SUPPLIED MATERIAL
=== Begin Enclosure ===

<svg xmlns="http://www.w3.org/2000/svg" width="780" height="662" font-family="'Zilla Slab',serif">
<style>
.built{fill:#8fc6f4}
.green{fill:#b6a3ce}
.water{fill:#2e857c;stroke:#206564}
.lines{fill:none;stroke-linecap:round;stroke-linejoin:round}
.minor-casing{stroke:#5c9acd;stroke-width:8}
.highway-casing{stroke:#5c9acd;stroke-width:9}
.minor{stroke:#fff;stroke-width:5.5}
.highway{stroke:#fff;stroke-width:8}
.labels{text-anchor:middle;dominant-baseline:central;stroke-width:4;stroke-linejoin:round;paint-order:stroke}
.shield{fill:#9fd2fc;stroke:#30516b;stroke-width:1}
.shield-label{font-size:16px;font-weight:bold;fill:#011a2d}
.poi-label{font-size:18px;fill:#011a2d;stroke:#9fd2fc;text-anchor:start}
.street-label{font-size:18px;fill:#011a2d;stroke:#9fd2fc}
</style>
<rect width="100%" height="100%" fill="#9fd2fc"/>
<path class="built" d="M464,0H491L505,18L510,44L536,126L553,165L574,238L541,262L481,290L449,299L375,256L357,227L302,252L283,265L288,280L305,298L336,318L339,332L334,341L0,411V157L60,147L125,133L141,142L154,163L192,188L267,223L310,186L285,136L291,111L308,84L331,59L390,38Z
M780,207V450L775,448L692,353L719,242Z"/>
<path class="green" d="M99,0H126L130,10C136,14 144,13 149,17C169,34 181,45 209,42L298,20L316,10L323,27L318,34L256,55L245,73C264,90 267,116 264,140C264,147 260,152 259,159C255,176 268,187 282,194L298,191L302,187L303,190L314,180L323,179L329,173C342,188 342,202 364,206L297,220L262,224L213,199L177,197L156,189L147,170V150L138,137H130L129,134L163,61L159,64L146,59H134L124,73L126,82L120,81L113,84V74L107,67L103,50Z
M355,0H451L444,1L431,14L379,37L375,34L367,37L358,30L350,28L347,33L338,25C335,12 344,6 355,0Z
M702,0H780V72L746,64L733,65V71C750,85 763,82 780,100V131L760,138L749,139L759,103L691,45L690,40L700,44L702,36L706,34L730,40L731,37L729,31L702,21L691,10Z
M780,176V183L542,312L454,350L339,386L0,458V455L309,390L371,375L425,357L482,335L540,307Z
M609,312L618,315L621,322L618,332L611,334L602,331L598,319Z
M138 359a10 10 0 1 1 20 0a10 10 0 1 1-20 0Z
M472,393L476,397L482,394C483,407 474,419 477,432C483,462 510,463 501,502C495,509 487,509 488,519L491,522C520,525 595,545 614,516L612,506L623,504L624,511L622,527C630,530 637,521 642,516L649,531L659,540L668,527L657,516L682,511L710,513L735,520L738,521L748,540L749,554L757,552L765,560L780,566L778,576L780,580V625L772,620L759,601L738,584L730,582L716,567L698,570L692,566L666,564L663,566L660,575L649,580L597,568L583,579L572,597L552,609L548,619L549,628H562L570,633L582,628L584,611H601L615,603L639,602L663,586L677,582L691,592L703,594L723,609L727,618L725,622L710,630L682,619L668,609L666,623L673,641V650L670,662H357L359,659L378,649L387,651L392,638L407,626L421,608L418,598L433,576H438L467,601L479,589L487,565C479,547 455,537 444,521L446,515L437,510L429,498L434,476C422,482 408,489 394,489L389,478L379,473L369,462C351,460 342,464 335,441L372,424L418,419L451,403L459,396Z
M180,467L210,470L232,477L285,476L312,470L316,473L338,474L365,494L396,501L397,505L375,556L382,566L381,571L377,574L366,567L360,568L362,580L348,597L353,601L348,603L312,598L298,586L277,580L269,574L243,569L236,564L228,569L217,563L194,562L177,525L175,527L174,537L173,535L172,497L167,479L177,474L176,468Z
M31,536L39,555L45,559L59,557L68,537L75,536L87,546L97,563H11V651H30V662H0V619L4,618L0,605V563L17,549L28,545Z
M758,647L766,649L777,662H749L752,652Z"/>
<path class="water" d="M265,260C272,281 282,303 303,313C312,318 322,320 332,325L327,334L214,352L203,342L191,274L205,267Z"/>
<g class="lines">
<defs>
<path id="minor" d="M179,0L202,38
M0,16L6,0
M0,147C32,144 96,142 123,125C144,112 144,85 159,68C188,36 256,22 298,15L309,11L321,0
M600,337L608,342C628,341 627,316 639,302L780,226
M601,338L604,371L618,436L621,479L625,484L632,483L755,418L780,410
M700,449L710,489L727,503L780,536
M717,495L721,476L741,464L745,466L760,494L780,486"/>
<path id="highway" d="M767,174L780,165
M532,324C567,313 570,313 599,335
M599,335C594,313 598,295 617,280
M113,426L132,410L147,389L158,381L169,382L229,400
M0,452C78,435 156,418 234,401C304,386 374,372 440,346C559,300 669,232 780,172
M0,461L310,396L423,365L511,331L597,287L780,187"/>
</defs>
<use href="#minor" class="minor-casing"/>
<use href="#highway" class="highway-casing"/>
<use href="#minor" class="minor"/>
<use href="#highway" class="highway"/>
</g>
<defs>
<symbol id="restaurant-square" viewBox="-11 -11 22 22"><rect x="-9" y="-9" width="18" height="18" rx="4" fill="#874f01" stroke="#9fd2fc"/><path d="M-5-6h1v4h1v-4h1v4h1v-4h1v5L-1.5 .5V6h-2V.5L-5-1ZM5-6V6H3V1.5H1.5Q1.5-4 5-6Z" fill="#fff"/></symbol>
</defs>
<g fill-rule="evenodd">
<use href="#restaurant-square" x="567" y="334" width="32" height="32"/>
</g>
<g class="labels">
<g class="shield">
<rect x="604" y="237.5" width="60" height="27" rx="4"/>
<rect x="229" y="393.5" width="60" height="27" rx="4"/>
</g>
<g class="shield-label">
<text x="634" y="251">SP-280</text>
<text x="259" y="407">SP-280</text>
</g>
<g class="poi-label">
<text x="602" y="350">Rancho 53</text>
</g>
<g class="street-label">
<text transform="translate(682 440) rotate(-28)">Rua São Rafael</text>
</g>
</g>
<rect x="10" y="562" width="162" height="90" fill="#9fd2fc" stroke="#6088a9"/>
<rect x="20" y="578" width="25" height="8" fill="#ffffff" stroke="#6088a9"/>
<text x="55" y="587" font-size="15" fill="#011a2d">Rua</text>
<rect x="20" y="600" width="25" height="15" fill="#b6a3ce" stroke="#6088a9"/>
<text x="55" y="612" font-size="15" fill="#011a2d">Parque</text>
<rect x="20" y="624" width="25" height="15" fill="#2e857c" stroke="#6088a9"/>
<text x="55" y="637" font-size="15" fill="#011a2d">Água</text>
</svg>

=== End Enclosure ===

EXERCISE DESCRIPTION
Find each line above that contains "casing", and copy those lines.

WRITTEN REPLY
.minor-casing{stroke:#5c9acd;stroke-width:8}
.highway-casing{stroke:#5c9acd;stroke-width:9}
<use href="#minor" class="minor-casing"/>
<use href="#highway" class="highway-casing"/>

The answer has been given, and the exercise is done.